→ **Task to carry out**:
Skipping any pictures, give all of the records below again exactly.

--- START ---

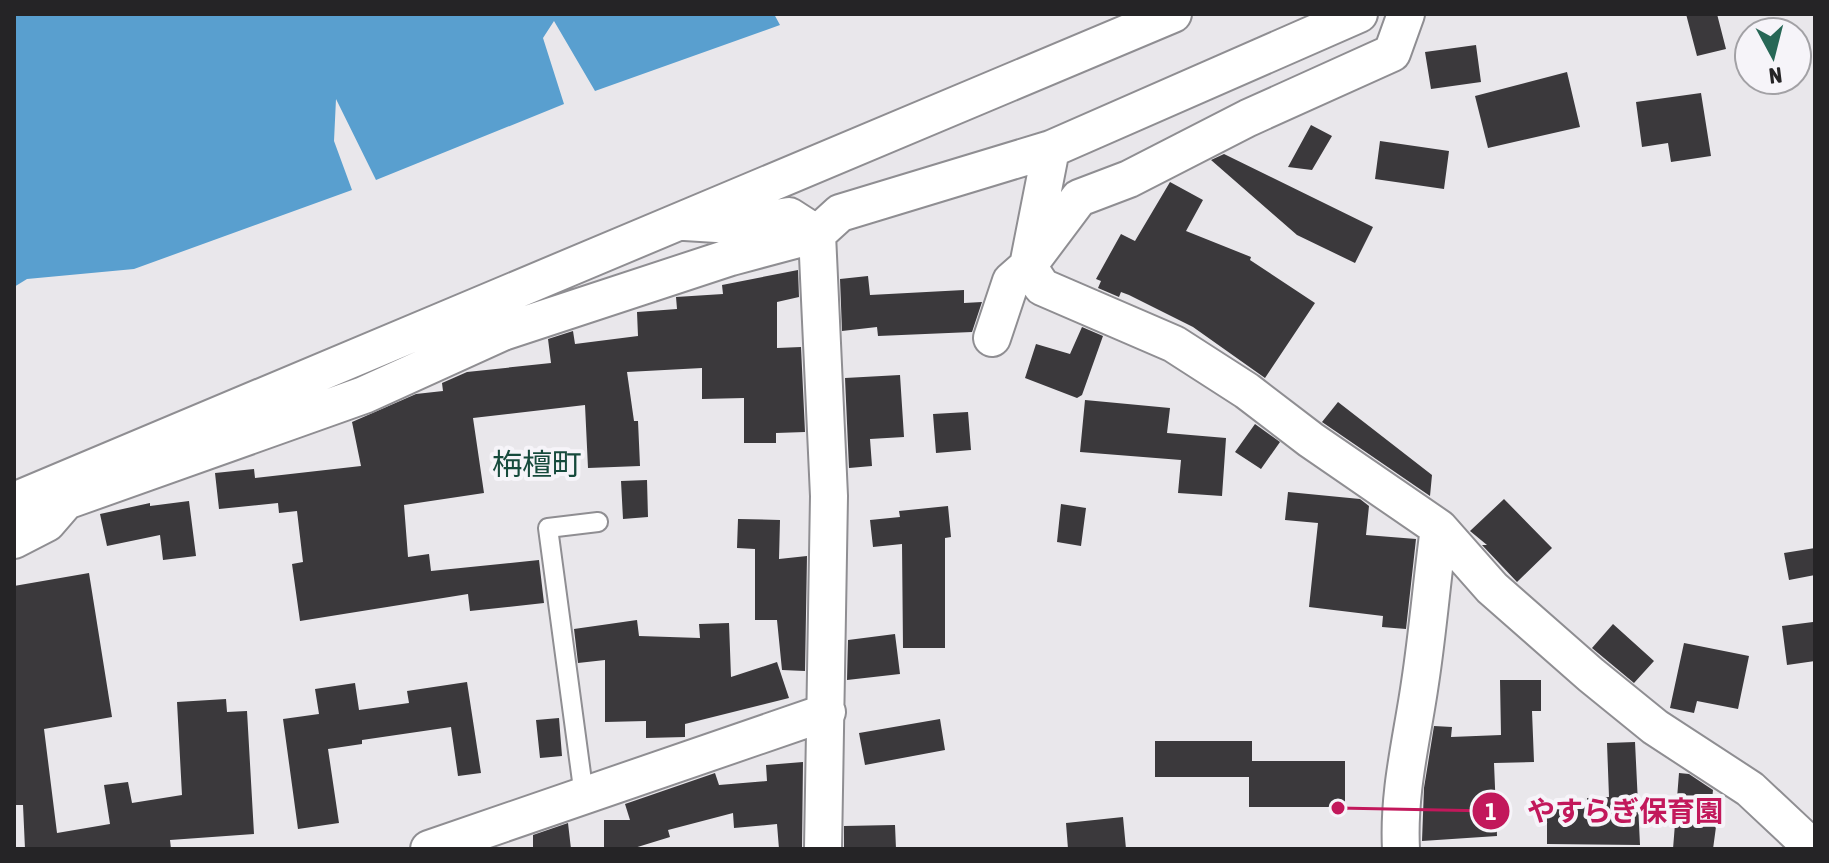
<svg xmlns="http://www.w3.org/2000/svg" width="1829" height="863" font-family="'Asap Condensed','Noto Sans JP',sans-serif">
  <style>
    .water { fill: #599fcf }
    .building { fill: #3b393c }
    .lines { fill: none; stroke-linecap: round; stroke-linejoin: round }
    .service-casing { stroke: #8f8e92; stroke-width: 22 }
    .minor-casing { stroke: #8f8e92; stroke-width: 40 }
    .service { stroke: #fff; stroke-width: 18 }
    .minor { stroke: #fff; stroke-width: 36 }
    .labels { text-anchor: middle; stroke-width: 8; stroke-linejoin: round; paint-order: stroke }
    .quarter-label { font-size: 30px; fill: #164a3c; stroke: #f6f4f9 }
    .leader { fill: none; stroke: #c2185b; stroke-width: 3 }
    .callout-dot { fill: #c2185b; stroke: #f6f4f9; stroke-width: 3 }
    .mark-label { font-size: 24px; text-anchor: middle; font-weight: bold; fill: #fff }
    .callout-label { font-size: 28px; text-anchor: middle; font-weight: bold; fill: #c2185b; stroke: #f6f4f9; stroke-width: 8; stroke-linejoin: round; paint-order: stroke }
  </style>
  <rect width="100%" height="100%" fill="#e9e7eb"/>
  <!-- water -->
  <path class="water" d="M14,14H774L780,25L595,91L554,21L543,38L564,104L376,180L336,99L334,141L352,190L134,269L27,279L14,287Z"/>
  <!-- building -->
  <path class="building" d="M1686,14H1717L1726,49L1697,56Z
    M1476,45L1481,82L1431,89L1425,52Z
    M1567,72L1580,127L1488,148L1475,96Z
    M1701,93L1711,156L1671,162L1668,143L1642,147L1636,102Z
    M1311,125L1332,136L1312,170L1288,167Z
    M1380,141L1449,151L1444,189L1375,179Z
    M1224,154L1373,227L1355,263L1297,235L1211,160Z
    M1170,182L1203,200L1186,231L1251,257L1250,260L1315,303L1265,378L1193,327L1129,295L1121,292L1119,297L1098,288L1101,281L1096,279L1121,234L1135,241Z
    M798,270L799,297L777,302V348L801,347L805,432L776,433V443H744V398L702,399V368L627,372L634,421H638L640,466L588,468L585,405L473,418L484,493L404,505L408,557L429,554L431,571L539,560L544,603L470,611L468,594L300,621L292,564L303,562L297,511L279,513L278,503L219,509L215,473L254,469L255,478L361,466L352,422L416,394L443,391L442,383L467,372L551,363L548,339L573,331L575,344L638,336L637,312L677,309L676,297L723,294L722,285Z
    M868,276L870,295L964,290V303L982,302L972,332L878,336L877,327L842,331L840,279Z
    M1082,327L1103,336L1082,395L1077,398L1025,378L1036,344L1070,354Z
    M900,375L904,437L870,439L872,466L849,468L845,378Z
    M1085,400L1170,408L1167,433L1226,438L1222,496L1178,493L1181,460L1080,452Z
    M1338,402L1432,475L1430,496L1322,422Z
    M968,412L971,450L936,453L933,414Z
    M1255,424L1280,442L1261,469L1235,452Z
    M647,480L648,517L623,519L621,481Z
    M1288,492L1360,499L1369,506L1366,535L1416,539L1406,629L1382,627L1383,616L1309,607L1318,523L1285,520Z
    M1504,499L1552,548L1517,582L1482,545H1487L1470,531Z
    M189,501L196,556L163,560L160,535L107,546L100,514L150,503V506Z
    M1061,504L1086,508L1081,546L1057,542Z
    M948,506L951,537L945,538V648H903L902,544L873,547L870,520L900,517L899,511Z
    M738,519L780,520L779,559L807,556L805,671L782,670L777,620H755V549L737,548Z
    M1815,548V575L1789,580L1784,553Z
    M89,573L112,717L44,729L57,833L110,824L104,785L128,782L132,803L182,795L177,702L226,699L227,712L247,711L254,834L170,840L171,849H25L23,805H14V586Z
    M637,620L639,636L700,638L699,624L729,623L731,677L777,662L789,698L685,724V737L646,738V721L605,722V660L578,663L574,629Z
    M1813,622L1815,661L1787,665L1782,626Z
    M1613,624L1654,661L1634,683L1592,648Z
    M895,634L900,674L847,680L848,640Z
    M1684,643L1749,656L1738,709L1697,701L1694,713L1670,708Z
    M1500,680H1541V711H1532L1534,762L1494,763L1497,836L1422,841L1424,788L1434,726L1452,727L1451,737L1501,735Z
    M467,682L481,773L458,776L451,727L362,740V744L328,749L339,823L298,829L283,719L319,714L315,689L355,683L359,710L409,703L407,691Z
    M559,718L562,756L540,758L536,720Z
    M940,719L945,750L865,765L859,733Z
    M1155,741H1252V761H1345V807H1249V777H1155Z
    M1635,742L1640,845L1547,844V806L1588,805L1587,798L1609,797L1607,743Z
    M803,762L802,849H779L777,824L734,828L733,813L668,830L670,837L631,849H604V820H630L625,804L715,773L719,785L767,781L766,765Z
    M1679,773L1689,774L1713,790L1711,811L1718,812L1713,849H1673Z
    M1123,817L1126,849H1068L1066,823Z
    M568,823L571,849H533V835Z
    M895,825L896,849H844V826Z"/>
  <g class="lines">
    <defs>
      <path id="service" d="M584,796L548,528L598,522"/>
      <path id="minor" d="M1406,14L1392,53L1248,118L1129,179L1079,198L1028,266L1042,287L1174,344L1247,391L1311,440L1439,528
        M685,222L733,225L789,216L817,234
        M992,338L1011,281L1028,266L1051,149
        M14,501L1173,14
        M14,540L47,523L66,501L364,395L503,332L731,257L817,234
        M429,849L827,712
        M823,849L829,496L817,234L840,213L1051,149L1359,14
        M1401,849C1398,791 1412,739 1420,683C1428,631 1432,579 1439,528L1492,588L1591,675L1655,727L1750,789L1814,849"/>
    </defs>
    <!-- service casing -->
    <use href="#service" class="service-casing"/>
    <!-- minor casing -->
    <use href="#minor" class="minor-casing"/>
    <!-- service -->
    <use href="#service" class="service"/>
    <!-- minor -->
    <use href="#minor" class="minor"/>
  </g>
  <g class="labels">
    <!-- quarter labels -->
    <g class="quarter-label">
      <text x="537" y="475">栴檀町</text>
    </g>
  </g>
  <!-- callouts -->
  <path class="leader" d="M1338 808L1491 811"/>
  <g class="callout-dot">
    <circle cx="1338" cy="808" r="8"/>
    <circle cx="1491" cy="811" r="20"/>
  </g>
  <g class="mark-label">
    <text x="1491" y="820">1</text>
  </g>
  <g class="callout-label">
    <text x="1625" y="821">やすらぎ保育園</text>
  </g>
  <!-- border -->
  <rect width="1829" height="863" fill="none" stroke="#252426" stroke-width="32"/>
  <!-- north arrow -->
  <g transform="translate(1773 56) rotate(173)"><circle r="38" fill="#f6f4f9" stroke="#a2a1a5" stroke-width="2"/>
  <path d="M0-6L14 30L0 20L-14 30Z" fill="#276756"/>
  <text y="-12" font-size="22" font-weight="bold" text-anchor="middle" fill="#252426">N</text>
  </g>
</svg>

--- END ---

→ **Result below**:
<svg xmlns="http://www.w3.org/2000/svg" width="1829" height="863" font-family="'Asap Condensed','Noto Sans JP',sans-serif">
  <style>
    .water { fill: #599fcf }
    .building { fill: #3b393c }
    .lines { fill: none; stroke-linecap: round; stroke-linejoin: round }
    .service-casing { stroke: #8f8e92; stroke-width: 22 }
    .minor-casing { stroke: #8f8e92; stroke-width: 40 }
    .service { stroke: #fff; stroke-width: 18 }
    .minor { stroke: #fff; stroke-width: 36 }
    .labels { text-anchor: middle; stroke-width: 8; stroke-linejoin: round; paint-order: stroke }
    .quarter-label { font-size: 30px; fill: #164a3c; stroke: #f6f4f9 }
    .leader { fill: none; stroke: #c2185b; stroke-width: 3 }
    .callout-dot { fill: #c2185b; stroke: #f6f4f9; stroke-width: 3 }
    .mark-label { font-size: 24px; text-anchor: middle; font-weight: bold; fill: #fff }
    .callout-label { font-size: 28px; text-anchor: middle; font-weight: bold; fill: #c2185b; stroke: #f6f4f9; stroke-width: 8; stroke-linejoin: round; paint-order: stroke }
  </style>
  <rect width="100%" height="100%" fill="#e9e7eb"/>
  <!-- water -->
  <path class="water" d="M14,14H774L780,25L595,91L554,21L543,38L564,104L376,180L336,99L334,141L352,190L134,269L27,279L14,287Z"/>
  <!-- building -->
  <path class="building" d="M1686,14H1717L1726,49L1697,56Z
    M1476,45L1481,82L1431,89L1425,52Z
    M1567,72L1580,127L1488,148L1475,96Z
    M1701,93L1711,156L1671,162L1668,143L1642,147L1636,102Z
    M1311,125L1332,136L1312,170L1288,167Z
    M1380,141L1449,151L1444,189L1375,179Z
    M1224,154L1373,227L1355,263L1297,235L1211,160Z
    M1170,182L1203,200L1186,231L1251,257L1250,260L1315,303L1265,378L1193,327L1129,295L1121,292L1119,297L1098,288L1101,281L1096,279L1121,234L1135,241Z
    M798,270L799,297L777,302V348L801,347L805,432L776,433V443H744V398L702,399V368L627,372L634,421H638L640,466L588,468L585,405L473,418L484,493L404,505L408,557L429,554L431,571L539,560L544,603L470,611L468,594L300,621L292,564L303,562L297,511L279,513L278,503L219,509L215,473L254,469L255,478L361,466L352,422L416,394L443,391L442,383L467,372L551,363L548,339L573,331L575,344L638,336L637,312L677,309L676,297L723,294L722,285Z
    M868,276L870,295L964,290V303L982,302L972,332L878,336L877,327L842,331L840,279Z
    M1082,327L1103,336L1082,395L1077,398L1025,378L1036,344L1070,354Z
    M900,375L904,437L870,439L872,466L849,468L845,378Z
    M1085,400L1170,408L1167,433L1226,438L1222,496L1178,493L1181,460L1080,452Z
    M1338,402L1432,475L1430,496L1322,422Z
    M968,412L971,450L936,453L933,414Z
    M1255,424L1280,442L1261,469L1235,452Z
    M647,480L648,517L623,519L621,481Z
    M1288,492L1360,499L1369,506L1366,535L1416,539L1406,629L1382,627L1383,616L1309,607L1318,523L1285,520Z
    M1504,499L1552,548L1517,582L1482,545H1487L1470,531Z
    M189,501L196,556L163,560L160,535L107,546L100,514L150,503V506Z
    M1061,504L1086,508L1081,546L1057,542Z
    M948,506L951,537L945,538V648H903L902,544L873,547L870,520L900,517L899,511Z
    M738,519L780,520L779,559L807,556L805,671L782,670L777,620H755V549L737,548Z
    M1815,548V575L1789,580L1784,553Z
    M89,573L112,717L44,729L57,833L110,824L104,785L128,782L132,803L182,795L177,702L226,699L227,712L247,711L254,834L170,840L171,849H25L23,805H14V586Z
    M637,620L639,636L700,638L699,624L729,623L731,677L777,662L789,698L685,724V737L646,738V721L605,722V660L578,663L574,629Z
    M1813,622L1815,661L1787,665L1782,626Z
    M1613,624L1654,661L1634,683L1592,648Z
    M895,634L900,674L847,680L848,640Z
    M1684,643L1749,656L1738,709L1697,701L1694,713L1670,708Z
    M1500,680H1541V711H1532L1534,762L1494,763L1497,836L1422,841L1424,788L1434,726L1452,727L1451,737L1501,735Z
    M467,682L481,773L458,776L451,727L362,740V744L328,749L339,823L298,829L283,719L319,714L315,689L355,683L359,710L409,703L407,691Z
    M559,718L562,756L540,758L536,720Z
    M940,719L945,750L865,765L859,733Z
    M1155,741H1252V761H1345V807H1249V777H1155Z
    M1635,742L1640,845L1547,844V806L1588,805L1587,798L1609,797L1607,743Z
    M803,762L802,849H779L777,824L734,828L733,813L668,830L670,837L631,849H604V820H630L625,804L715,773L719,785L767,781L766,765Z
    M1679,773L1689,774L1713,790L1711,811L1718,812L1713,849H1673Z
    M1123,817L1126,849H1068L1066,823Z
    M568,823L571,849H533V835Z
    M895,825L896,849H844V826Z"/>
  <g class="lines">
    <defs>
      <path id="service" d="M584,796L548,528L598,522"/>
      <path id="minor" d="M1406,14L1392,53L1248,118L1129,179L1079,198L1028,266L1042,287L1174,344L1247,391L1311,440L1439,528
        M685,222L733,225L789,216L817,234
        M992,338L1011,281L1028,266L1051,149
        M14,501L1173,14
        M14,540L47,523L66,501L364,395L503,332L731,257L817,234
        M429,849L827,712
        M823,849L829,496L817,234L840,213L1051,149L1359,14
        M1401,849C1398,791 1412,739 1420,683C1428,631 1432,579 1439,528L1492,588L1591,675L1655,727L1750,789L1814,849"/>
    </defs>
    <!-- service casing -->
    <use href="#service" class="service-casing"/>
    <!-- minor casing -->
    <use href="#minor" class="minor-casing"/>
    <!-- service -->
    <use href="#service" class="service"/>
    <!-- minor -->
    <use href="#minor" class="minor"/>
  </g>
  <g class="labels">
    <!-- quarter labels -->
    <g class="quarter-label">
      <text x="537" y="475">栴檀町</text>
    </g>
  </g>
  <!-- callouts -->
  <path class="leader" d="M1338 808L1491 811"/>
  <g class="callout-dot">
    <circle cx="1338" cy="808" r="8"/>
    <circle cx="1491" cy="811" r="20"/>
  </g>
  <g class="mark-label">
    <text x="1491" y="820">1</text>
  </g>
  <g class="callout-label">
    <text x="1625" y="821">やすらぎ保育園</text>
  </g>
  <!-- border -->
  <rect width="1829" height="863" fill="none" stroke="#252426" stroke-width="32"/>
  <!-- north arrow -->
  <g transform="translate(1773 56) rotate(173)"><circle r="38" fill="#f6f4f9" stroke="#a2a1a5" stroke-width="2"/>
  <path d="M0-6L14 30L0 20L-14 30Z" fill="#276756"/>
  <text y="-12" font-size="22" font-weight="bold" text-anchor="middle" fill="#252426">N</text>
  </g>
</svg>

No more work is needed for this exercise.